§ **TASK TO CARRY OUT**: Nothing but the lines holding the string "pháp" should appear in the answer. Copy them from the entries.

§ **RECORDS PROVIDED**:
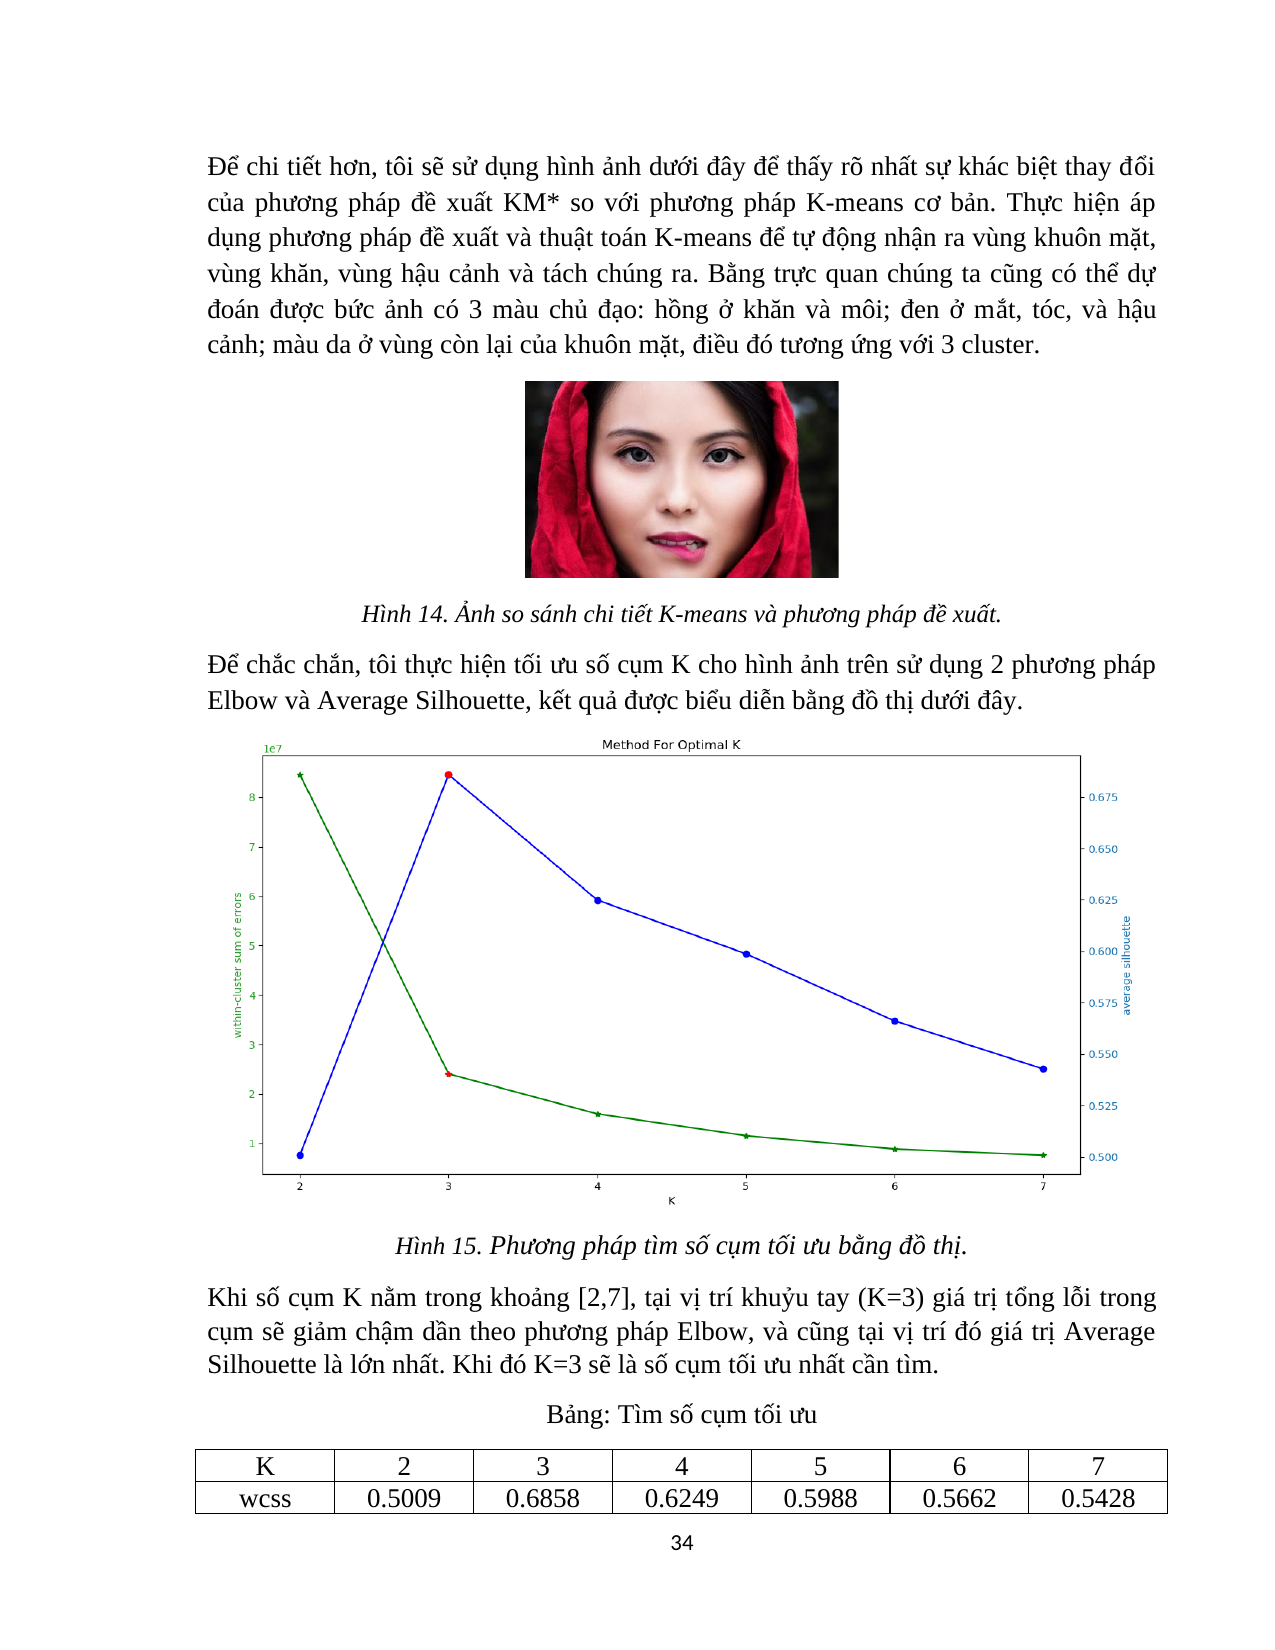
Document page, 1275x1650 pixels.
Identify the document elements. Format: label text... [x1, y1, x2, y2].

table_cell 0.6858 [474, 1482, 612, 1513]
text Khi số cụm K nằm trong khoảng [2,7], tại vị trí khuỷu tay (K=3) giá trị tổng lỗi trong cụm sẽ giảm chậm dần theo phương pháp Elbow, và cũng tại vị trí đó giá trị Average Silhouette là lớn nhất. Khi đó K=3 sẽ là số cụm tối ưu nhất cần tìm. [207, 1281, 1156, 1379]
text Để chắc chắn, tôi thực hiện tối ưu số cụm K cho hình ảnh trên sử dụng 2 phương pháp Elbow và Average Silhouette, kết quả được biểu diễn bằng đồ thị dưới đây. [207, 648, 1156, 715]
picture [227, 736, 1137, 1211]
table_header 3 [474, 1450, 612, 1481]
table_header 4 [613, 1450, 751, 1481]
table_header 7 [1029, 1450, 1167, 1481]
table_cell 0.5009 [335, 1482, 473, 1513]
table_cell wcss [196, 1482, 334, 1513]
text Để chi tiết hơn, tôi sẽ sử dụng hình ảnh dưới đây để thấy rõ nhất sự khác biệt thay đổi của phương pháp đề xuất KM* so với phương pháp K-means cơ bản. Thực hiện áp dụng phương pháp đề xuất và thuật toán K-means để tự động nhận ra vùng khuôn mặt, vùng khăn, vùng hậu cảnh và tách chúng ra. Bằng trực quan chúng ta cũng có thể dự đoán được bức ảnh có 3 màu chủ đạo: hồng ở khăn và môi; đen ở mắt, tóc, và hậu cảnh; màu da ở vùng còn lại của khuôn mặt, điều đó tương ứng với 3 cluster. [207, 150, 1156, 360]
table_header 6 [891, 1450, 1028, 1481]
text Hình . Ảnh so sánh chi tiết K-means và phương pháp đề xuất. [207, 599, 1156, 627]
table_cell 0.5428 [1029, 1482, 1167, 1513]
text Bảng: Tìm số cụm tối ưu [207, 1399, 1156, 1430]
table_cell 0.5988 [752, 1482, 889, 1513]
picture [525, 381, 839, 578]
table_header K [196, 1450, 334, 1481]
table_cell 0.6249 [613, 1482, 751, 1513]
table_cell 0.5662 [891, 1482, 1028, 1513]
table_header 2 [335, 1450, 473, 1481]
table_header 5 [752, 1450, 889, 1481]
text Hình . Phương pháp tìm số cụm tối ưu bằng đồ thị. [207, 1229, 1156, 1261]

§ **EXERCISE RESPONSE**:
text Khi số cụm K nằm trong khoảng [2,7], tại vị trí khuỷu tay (K=3) giá trị tổng lỗi trong cụm sẽ giảm chậm dần theo phương pháp Elbow, và cũng tại vị trí đó giá trị Average Silhouette là lớn nhất. Khi đó K=3 sẽ là số cụm tối ưu nhất cần tìm. [207, 1281, 1156, 1379]
text Để chắc chắn, tôi thực hiện tối ưu số cụm K cho hình ảnh trên sử dụng 2 phương pháp Elbow và Average Silhouette, kết quả được biểu diễn bằng đồ thị dưới đây. [207, 648, 1156, 715]
text Để chi tiết hơn, tôi sẽ sử dụng hình ảnh dưới đây để thấy rõ nhất sự khác biệt thay đổi của phương pháp đề xuất KM* so với phương pháp K-means cơ bản. Thực hiện áp dụng phương pháp đề xuất và thuật toán K-means để tự động nhận ra vùng khuôn mặt, vùng khăn, vùng hậu cảnh và tách chúng ra. Bằng trực quan chúng ta cũng có thể dự đoán được bức ảnh có 3 màu chủ đạo: hồng ở khăn và môi; đen ở mắt, tóc, và hậu cảnh; màu da ở vùng còn lại của khuôn mặt, điều đó tương ứng với 3 cluster. [207, 150, 1156, 360]
text Hình . Ảnh so sánh chi tiết K-means và phương pháp đề xuất. [207, 599, 1156, 627]
text Hình . Phương pháp tìm số cụm tối ưu bằng đồ thị. [207, 1229, 1156, 1261]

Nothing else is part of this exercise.